• _Work order_
List every writer and every fictional character named in the Lisbon earthquake passage below.

In 1755, the city of Lisbon was the site of one what was one of the deadlist earthquakes in European history at that time, if not the deadliest, that would go on to set the intellectual questions about God, the world, and suffering that would help define and influence the following centuries. There, the theological response of Christians was unhelpful to the rest of European world. Leibniz’s “best of all worlds,” formulated at the begnning of the 18th century, was derisively parodied by the character Pangloss in Voltaire’s Candide. By contrast John Wesley said in “Some Serious Thoughts Occasioned by the Late Earthquake at Lisbon:”
And what shall we say of the late accounts from Portugal? That some thou sand houses, and many thousand persons, are no more! that a fair city is now in ruinous heaps! Is there indeed a God that judges the world? And is he now making inquisition for blood? If so, it is not surprising, he should begin there, where so much blood has been poured on the ground like water! where so many brave men have been murdered, in the most base and cowardly as well as barbarous manner, almost every day, as well as every night, while none regarded or laid it to heart.

Items from a data source
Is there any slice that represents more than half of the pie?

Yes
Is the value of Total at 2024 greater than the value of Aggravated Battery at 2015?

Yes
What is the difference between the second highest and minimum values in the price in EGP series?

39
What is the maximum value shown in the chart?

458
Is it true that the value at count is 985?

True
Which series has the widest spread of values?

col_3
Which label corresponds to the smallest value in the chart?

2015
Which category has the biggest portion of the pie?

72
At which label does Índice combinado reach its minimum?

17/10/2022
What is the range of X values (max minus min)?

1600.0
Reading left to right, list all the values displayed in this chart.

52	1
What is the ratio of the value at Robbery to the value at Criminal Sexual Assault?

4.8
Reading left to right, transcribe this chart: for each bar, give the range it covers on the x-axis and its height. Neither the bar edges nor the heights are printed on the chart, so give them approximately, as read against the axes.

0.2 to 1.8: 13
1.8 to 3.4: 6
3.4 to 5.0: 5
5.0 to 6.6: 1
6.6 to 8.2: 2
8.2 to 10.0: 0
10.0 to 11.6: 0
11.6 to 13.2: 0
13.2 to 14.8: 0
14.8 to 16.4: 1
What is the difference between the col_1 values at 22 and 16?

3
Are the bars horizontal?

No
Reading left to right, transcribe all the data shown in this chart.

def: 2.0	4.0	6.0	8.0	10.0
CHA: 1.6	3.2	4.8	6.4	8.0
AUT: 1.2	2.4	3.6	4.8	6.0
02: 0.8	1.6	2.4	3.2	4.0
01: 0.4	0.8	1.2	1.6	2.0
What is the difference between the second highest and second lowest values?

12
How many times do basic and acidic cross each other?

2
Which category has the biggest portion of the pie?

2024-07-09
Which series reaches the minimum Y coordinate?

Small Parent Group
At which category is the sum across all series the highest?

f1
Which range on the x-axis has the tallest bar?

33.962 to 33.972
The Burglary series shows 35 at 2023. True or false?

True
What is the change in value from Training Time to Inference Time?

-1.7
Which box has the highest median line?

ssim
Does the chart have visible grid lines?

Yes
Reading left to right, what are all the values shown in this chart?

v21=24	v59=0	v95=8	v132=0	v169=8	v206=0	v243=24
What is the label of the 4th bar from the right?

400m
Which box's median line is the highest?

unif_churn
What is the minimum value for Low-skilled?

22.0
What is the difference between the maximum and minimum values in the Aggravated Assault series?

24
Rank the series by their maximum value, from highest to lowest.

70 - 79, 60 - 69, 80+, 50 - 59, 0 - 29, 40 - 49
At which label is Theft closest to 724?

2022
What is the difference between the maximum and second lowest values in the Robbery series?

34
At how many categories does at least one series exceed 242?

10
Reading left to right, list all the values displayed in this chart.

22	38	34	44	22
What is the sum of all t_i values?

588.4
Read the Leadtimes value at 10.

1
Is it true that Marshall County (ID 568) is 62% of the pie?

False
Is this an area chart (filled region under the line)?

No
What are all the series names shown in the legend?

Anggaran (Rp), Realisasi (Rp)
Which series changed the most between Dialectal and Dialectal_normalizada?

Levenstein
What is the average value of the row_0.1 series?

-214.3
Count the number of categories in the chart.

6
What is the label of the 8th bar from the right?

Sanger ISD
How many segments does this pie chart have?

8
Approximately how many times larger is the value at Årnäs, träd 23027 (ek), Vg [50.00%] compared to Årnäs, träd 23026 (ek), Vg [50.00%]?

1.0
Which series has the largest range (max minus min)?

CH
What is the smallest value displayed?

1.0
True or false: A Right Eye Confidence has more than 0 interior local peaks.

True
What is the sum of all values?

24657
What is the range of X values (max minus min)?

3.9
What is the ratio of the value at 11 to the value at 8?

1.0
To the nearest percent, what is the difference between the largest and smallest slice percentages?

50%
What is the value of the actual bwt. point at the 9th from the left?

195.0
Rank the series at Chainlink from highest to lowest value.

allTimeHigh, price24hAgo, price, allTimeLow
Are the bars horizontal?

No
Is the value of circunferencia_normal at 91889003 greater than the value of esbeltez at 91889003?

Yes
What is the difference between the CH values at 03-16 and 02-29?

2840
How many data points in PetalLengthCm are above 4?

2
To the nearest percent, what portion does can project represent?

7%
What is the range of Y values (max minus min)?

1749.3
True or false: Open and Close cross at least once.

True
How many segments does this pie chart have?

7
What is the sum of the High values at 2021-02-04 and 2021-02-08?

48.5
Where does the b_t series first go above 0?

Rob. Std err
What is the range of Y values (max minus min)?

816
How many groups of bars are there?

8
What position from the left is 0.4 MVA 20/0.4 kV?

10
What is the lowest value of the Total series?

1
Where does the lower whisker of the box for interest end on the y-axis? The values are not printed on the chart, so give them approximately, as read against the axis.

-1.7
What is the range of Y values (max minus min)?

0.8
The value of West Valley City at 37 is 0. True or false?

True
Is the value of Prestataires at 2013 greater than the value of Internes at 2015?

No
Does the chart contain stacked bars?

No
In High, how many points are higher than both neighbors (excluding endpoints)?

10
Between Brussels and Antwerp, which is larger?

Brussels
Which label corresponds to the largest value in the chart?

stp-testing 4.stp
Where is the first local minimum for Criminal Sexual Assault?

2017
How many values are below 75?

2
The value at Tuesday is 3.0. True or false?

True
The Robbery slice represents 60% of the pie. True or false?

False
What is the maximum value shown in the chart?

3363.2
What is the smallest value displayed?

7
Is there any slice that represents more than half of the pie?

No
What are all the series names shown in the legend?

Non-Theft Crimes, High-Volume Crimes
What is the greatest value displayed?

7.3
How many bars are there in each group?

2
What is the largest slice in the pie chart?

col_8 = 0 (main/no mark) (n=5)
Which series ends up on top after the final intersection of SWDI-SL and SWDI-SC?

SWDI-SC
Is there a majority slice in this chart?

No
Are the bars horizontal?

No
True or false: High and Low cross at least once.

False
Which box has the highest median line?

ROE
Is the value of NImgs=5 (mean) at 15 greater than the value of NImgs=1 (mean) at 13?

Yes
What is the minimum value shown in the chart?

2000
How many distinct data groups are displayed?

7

• _Response to this exercise_
Leibniz, Voltaire, John Wesley, Pangloss